ANKARA (A.A) - Şili'nin önde gelen komünist siyasetçilerden biri olan Neruda, General Augusto Pinochet'in iktidara geldiği askeri darbeden sadece 12 gün sonra 23 Eylül 1973'te prostat kanserinden ölmüştü.
1971 yılında Nobel Edebiyat Ödülünü kazanan Neruda'nın General Pinochet rejimi tarafından zehirlendiği iddialarının tekrar gündeme gelmesiyle yargıç Mario Carroza, Şili Komünist Partisinin Başkanı Guillermo Teillier tarafından Haziran ayında adalete teslim edilen ve Neruda'nın ölümünün araştırılmasını isteyen dilekçeyi kabul etmişti.
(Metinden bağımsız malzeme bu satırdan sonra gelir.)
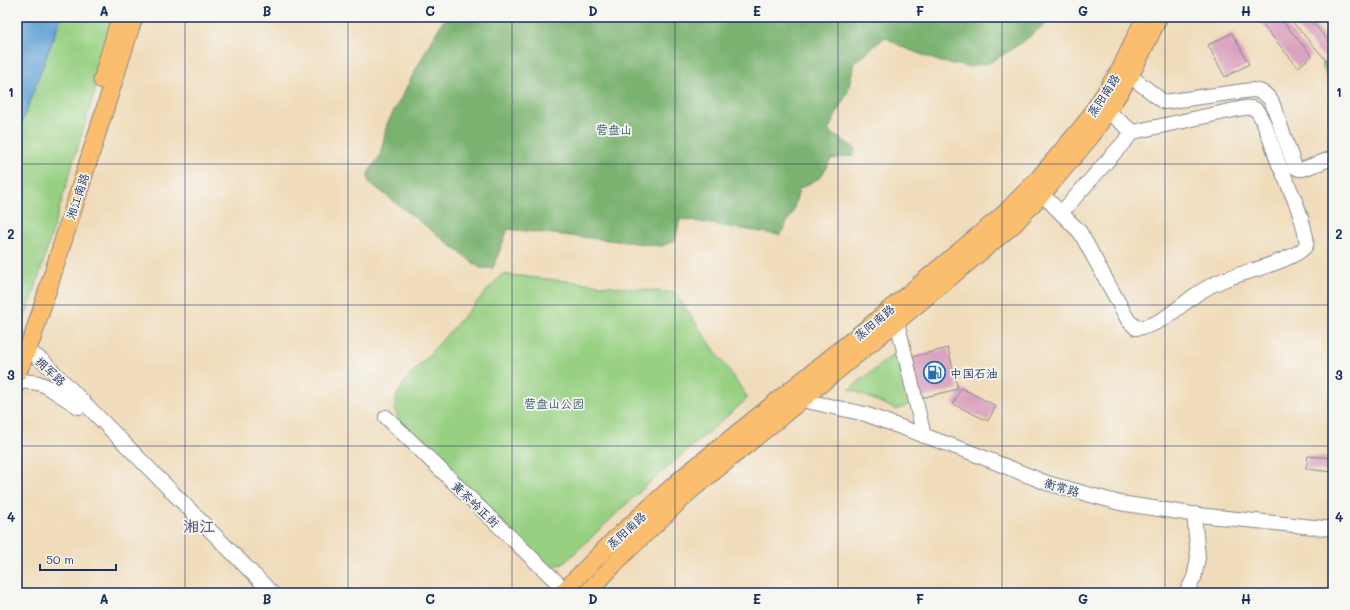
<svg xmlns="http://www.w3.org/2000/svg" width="1350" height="610" font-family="Mali,'LXGW WenKai TC',sans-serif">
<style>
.green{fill:#98d082;stroke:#5a8070}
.forest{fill:#7ab270;stroke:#4a7067}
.water{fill:#64a2d6;stroke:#40689a}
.building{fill:#daa2be}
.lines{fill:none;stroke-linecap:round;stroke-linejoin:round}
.minor-casing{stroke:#86868c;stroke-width:16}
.major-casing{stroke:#86868c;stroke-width:19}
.minor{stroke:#fff;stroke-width:14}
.major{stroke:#fbbe6e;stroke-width:17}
.grid{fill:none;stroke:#1b2f5e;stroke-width:1;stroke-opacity:0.55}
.labels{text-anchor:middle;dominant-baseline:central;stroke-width:3.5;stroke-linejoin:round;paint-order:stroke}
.street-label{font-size:12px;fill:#1b2f5e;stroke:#f6f6f2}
.park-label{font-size:12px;fill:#3a5767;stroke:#f6f6f2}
.poi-label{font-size:12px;fill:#1b2f5e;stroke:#f6f6f2;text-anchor:start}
.district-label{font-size:16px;font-weight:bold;fill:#5e5780;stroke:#f6f6f2}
.neatline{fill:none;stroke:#1b2f5e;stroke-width:1.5}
.grid-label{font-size:13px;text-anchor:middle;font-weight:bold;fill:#1b2f5e}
</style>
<rect width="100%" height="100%" fill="#f6f6f2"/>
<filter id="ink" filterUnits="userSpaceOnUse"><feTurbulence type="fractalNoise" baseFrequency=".025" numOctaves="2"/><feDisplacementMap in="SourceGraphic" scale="8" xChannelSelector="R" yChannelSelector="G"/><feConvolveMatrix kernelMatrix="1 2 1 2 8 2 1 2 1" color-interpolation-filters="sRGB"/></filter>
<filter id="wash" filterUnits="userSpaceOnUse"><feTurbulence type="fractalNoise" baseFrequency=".012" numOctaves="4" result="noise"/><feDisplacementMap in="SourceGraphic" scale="16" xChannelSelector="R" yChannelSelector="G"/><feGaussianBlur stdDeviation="0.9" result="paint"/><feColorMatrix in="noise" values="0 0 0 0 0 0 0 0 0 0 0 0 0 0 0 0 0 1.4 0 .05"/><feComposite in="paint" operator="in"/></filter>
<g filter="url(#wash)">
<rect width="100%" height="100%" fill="#f0dcba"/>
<!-- green -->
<g class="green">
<path d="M 61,17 L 117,17 L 32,299 L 17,335 L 17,136 Z"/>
<path d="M 502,274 L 675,293 L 748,398 L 647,485 L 563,564 L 548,567 L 401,424 C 390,405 396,395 407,379 Z"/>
<path d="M 896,352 L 910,404 L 897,410 L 850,389 Z"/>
</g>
<!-- forest -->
<g class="forest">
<path d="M 448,17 L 1047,17 L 1045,24 L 1020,44 L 991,62 L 970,67 L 941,62 L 902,47 L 885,37 L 854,63 L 848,91 L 828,131 L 856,149 L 854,155 L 831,159 L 821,177 L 799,189 L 793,212 L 780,235 L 680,219 L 675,241 L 662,246 L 508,229 L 493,268 L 480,268 L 369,182 L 368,173 L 380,156 L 387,124 L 430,43 L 443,21 Z"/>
<path d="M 1333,57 L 1333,94 L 1322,64 Z"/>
</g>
<!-- water -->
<path class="water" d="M 17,17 L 61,17 L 17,136 Z"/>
<g id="blocks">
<!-- building -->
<g class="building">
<path d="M 1256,17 L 1279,17 L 1312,56 L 1298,67 Z"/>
<path d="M 1288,17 L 1308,17 L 1333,46 L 1333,56 L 1327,61 Z"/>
<path d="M 1322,17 L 1333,17 L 1333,29 Z"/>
<path d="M 1232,33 L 1249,64 L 1225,77 L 1208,45 Z"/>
<path d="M 948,348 L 958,389 L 921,398 L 911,357 Z"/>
<path d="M 961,388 L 996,406 L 988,421 L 953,404 Z"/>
<path d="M 1308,456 L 1333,458 L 1333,472 L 1306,469 Z"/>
</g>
</g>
</g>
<g filter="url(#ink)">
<use href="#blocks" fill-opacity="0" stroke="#86868c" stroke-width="1"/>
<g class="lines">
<defs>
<g id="minor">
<path d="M 1130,76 L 1164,102 L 1252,90 C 1261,90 1267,94 1272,102 L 1295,167 L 1299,169 L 1303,169 L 1333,158"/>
<path d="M 1042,194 L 1080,232 L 1128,320 L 1136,328 C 1159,327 1177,308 1194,296 C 1204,289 1214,283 1226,279 C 1241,273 1300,259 1306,245 C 1307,241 1306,236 1305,233 C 1300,208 1288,185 1278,162 C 1274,151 1263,115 1255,109 C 1250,106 1240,109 1234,110 L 1133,132 L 1107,111"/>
<path d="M 1061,213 L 1133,132"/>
<path d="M 897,321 L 924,436"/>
<path d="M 17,351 L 27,350 L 43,361 L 272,593"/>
<path d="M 17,385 L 23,381 L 38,383 L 46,386 L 79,407"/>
<path d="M 802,400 L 865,414 L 972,453 L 1047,483 L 1120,503 L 1198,515 L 1333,529"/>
<path d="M 386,417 L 565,590"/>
<path d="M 1186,593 L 1194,578 L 1198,558 L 1194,514"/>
</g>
<g id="major">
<path d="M 102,80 L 120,17"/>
<path d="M 17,374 L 33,336 L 134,17"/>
<path d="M 562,593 L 614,540 L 682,478 L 871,325 L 1004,214 L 1039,178 L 1084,125 L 1120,70 L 1145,17"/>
<path d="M 587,593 L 625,553 L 690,491 L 877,338 L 1013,225 L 1050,185 L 1092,135 L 1130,76 L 1159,17"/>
</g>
</defs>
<!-- minor casing -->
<use href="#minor" class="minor-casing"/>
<!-- major casing -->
<use href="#major" class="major-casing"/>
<!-- minor -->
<use href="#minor" class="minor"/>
<!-- major -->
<use href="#major" class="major"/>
</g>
</g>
<!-- grid -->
<path class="grid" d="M 185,17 L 185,593M 348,17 L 348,593M 512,17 L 512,593M 675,17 L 675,593M 838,17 L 838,593M 1002,17 L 1002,593M 1165,17 L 1165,593M 17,164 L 1333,164M 17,305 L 1333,305M 17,446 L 1333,446"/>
<!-- icons -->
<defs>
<symbol id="fuel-ring" viewBox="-11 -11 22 22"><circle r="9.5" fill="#f6f6f2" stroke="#1f6fb2" stroke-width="1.5"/><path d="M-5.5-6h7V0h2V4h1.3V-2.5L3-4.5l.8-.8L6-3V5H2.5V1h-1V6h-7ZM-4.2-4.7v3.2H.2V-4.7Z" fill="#1f6fb2"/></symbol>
</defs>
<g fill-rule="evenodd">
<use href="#fuel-ring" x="922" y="360" width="25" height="25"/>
</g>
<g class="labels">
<!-- street labels -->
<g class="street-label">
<text transform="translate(1103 95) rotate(-57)">蒸阳南路</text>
<text transform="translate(77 196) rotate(-72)">湘江南路</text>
<text transform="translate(874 322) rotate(-40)">蒸阳南路</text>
<text transform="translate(51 371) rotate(43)">拥军路</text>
<text transform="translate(1062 487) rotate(16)">衡常路</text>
<text transform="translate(476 504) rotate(44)">黄茶岭正街</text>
<text transform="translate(626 530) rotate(-43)">蒸阳南路</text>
</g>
<!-- park labels -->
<g class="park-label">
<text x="614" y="129">营盘山</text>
<text x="554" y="403">营盘山公园</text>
</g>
<!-- poi labels -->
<g class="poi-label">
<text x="950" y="373">中国石油</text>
</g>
<!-- district labels -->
<g class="district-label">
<text x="199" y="525">湘江</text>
</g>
</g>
<!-- margin -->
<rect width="1350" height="610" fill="none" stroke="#f6f6f2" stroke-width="44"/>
<!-- scale -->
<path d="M40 564v6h76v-6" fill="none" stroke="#1b2f5e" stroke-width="2"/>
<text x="46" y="564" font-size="12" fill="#1b2f5e" stroke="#f6f6f2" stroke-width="3" paint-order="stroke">50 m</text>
<rect x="22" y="22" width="1306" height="566" class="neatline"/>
<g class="grid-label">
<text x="104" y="16">A</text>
<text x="267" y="16">B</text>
<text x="430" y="16">C</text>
<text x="593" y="16">D</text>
<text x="757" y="16">E</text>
<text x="920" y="16">F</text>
<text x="1083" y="16">G</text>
<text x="1246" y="16">H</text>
<text x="11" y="97">1</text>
<text x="1339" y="97">1</text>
<text x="11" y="239">2</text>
<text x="1339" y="239">2</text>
<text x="11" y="380">3</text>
<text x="1339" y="380">3</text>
<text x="11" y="522">4</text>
<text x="1339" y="522">4</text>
<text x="104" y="604">A</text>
<text x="267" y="604">B</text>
<text x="430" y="604">C</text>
<text x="593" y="604">D</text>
<text x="757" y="604">E</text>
<text x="920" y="604">F</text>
<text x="1083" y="604">G</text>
<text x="1246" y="604">H</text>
</g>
</svg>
Yetkililer, otopsi yapılması için ünlü şairin mezarının açılmasını talep etti.
Şili Komünist Partisi, şairin prostat kanserinden ölmediğini, doktoru tarafından yapılan ne olduğu belirsiz bir enjeksiyonun ardından kalp krizi geçirdiğini ileri sürüyor.
Neruda'nın sekreteri ve şoförü Manuel Araya da rutin kanser tedavisi için hastaneye giden şaire "esrarengiz bir ilaç" enjekte edildiğini iddia etmişti.
Araya, Neruda'nın öldüğü gün hastane yatağından kendisini ve eşini arayarak doktorun uyurken kendisine bir ilaç enjekte etiğini söylediğini belirtmişti.
Şili'de 1972 ve 1990 yılları arasında iktidarda kalan General Pinochet'in diktatörlüğü sırasında işlenen 725 cinayetle ilgili soruşturma başlatılmıştı.
Eski Devlet Başkanı Eduardo Frei de 1982 yılında fıtık ameliyatı olduktan sonra Neruda'nın öldüğü hastanede yaşamını yitirmişti.
Frei'nin ailesi, General Pinochet'e muhalefet eden eski devlet başkanının zehirlendiğinden şüpheleniyor.